Source data: Begin

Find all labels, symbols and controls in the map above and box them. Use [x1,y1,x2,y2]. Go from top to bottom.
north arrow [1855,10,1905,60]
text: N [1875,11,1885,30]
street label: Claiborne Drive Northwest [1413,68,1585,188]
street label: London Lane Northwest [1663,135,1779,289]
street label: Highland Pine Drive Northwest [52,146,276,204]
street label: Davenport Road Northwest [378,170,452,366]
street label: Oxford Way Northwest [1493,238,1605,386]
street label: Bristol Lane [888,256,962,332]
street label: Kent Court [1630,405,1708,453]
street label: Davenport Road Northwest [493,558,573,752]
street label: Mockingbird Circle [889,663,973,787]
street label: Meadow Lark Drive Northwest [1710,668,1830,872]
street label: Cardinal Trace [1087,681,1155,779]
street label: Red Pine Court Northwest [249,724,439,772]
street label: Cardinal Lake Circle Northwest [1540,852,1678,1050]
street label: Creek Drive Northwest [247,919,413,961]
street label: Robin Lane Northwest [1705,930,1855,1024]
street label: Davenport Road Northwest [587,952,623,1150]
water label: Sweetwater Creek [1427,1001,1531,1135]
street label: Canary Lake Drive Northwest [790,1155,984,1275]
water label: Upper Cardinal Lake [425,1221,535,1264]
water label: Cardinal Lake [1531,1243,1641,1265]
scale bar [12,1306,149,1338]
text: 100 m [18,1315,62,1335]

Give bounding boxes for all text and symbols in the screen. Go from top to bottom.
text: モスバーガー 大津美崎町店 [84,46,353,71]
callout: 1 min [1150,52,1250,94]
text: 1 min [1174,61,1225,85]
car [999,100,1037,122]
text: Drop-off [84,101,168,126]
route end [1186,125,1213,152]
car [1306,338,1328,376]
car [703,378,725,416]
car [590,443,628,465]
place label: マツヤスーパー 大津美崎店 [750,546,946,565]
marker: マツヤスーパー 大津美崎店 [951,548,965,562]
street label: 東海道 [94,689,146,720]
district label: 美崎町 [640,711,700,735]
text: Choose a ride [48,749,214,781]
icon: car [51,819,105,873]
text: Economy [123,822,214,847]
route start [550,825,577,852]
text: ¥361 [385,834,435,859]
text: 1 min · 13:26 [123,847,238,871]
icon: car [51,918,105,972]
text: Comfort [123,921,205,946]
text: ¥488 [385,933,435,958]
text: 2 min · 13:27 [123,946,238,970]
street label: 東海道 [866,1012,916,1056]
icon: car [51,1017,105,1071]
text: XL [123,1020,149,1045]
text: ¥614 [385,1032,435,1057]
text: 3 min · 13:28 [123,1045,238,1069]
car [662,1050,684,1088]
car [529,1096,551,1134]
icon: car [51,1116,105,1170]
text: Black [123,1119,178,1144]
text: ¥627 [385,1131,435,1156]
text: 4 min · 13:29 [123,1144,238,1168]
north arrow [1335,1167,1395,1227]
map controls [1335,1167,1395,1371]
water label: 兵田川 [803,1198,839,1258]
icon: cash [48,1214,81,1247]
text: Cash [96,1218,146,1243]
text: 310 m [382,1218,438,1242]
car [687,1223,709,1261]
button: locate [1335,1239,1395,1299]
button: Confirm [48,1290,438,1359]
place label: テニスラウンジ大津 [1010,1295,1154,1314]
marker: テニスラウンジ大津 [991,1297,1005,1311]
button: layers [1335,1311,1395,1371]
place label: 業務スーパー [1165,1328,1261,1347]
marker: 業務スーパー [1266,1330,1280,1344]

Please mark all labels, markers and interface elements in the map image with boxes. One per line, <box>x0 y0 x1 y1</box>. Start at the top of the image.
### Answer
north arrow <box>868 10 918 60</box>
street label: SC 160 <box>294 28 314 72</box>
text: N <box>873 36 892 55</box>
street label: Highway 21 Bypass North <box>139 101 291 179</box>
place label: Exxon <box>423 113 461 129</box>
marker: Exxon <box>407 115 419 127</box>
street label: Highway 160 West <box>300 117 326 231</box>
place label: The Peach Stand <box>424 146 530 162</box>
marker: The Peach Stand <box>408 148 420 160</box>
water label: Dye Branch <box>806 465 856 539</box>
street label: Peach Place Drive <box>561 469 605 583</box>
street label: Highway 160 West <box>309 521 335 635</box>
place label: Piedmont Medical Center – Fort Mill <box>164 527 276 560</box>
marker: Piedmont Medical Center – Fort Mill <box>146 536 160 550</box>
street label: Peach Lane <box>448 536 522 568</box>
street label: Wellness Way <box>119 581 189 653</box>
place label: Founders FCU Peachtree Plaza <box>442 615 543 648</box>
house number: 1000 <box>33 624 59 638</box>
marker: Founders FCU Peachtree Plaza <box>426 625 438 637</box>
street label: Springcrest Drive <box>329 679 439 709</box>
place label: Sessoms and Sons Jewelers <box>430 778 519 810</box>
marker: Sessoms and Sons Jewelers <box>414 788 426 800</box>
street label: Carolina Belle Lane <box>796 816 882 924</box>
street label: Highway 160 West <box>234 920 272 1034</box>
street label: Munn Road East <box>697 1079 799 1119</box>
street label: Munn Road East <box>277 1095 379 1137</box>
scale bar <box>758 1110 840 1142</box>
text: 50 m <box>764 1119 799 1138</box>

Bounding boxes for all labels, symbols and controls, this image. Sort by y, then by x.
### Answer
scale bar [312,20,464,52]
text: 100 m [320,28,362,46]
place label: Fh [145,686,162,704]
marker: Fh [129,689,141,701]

Source data: End

- Problem statement: Only the lines from the one containing "Bounding boxes for all labels, symbols" through the end of the records above belong in the output, each exactly as it stands, both ends included.

- Response box:
Bounding boxes for all labels, symbols and controls, this image. Sort by y, then by x.
### Answer
scale bar [312,20,464,52]
text: 100 m [320,28,362,46]
place label: Fh [145,686,162,704]
marker: Fh [129,689,141,701]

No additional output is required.